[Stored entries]
§ §

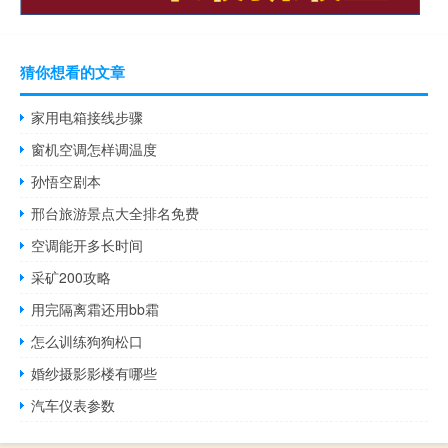
猜你想看的文章
家用电箱接线步骤
窗机空调怎样调温度
孙悟空剧本
邢台旅游景点大全排名免费
空调能开多长时间
采矿200攻略
用完隔离霜还用bb霜
怎么训练狗狗松口
婚纱摄影影楼有哪些
汽车仪表参数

§ §

Work required.
Write out all of the records above. Keep them exact and leave out the pictures.

Solved exercise.
猜你想看的文章
家用电箱接线步骤
窗机空调怎样调温度
孙悟空剧本
邢台旅游景点大全排名免费
空调能开多长时间
采矿200攻略
用完隔离霜还用bb霜
怎么训练狗狗松口
婚纱摄影影楼有哪些
汽车仪表参数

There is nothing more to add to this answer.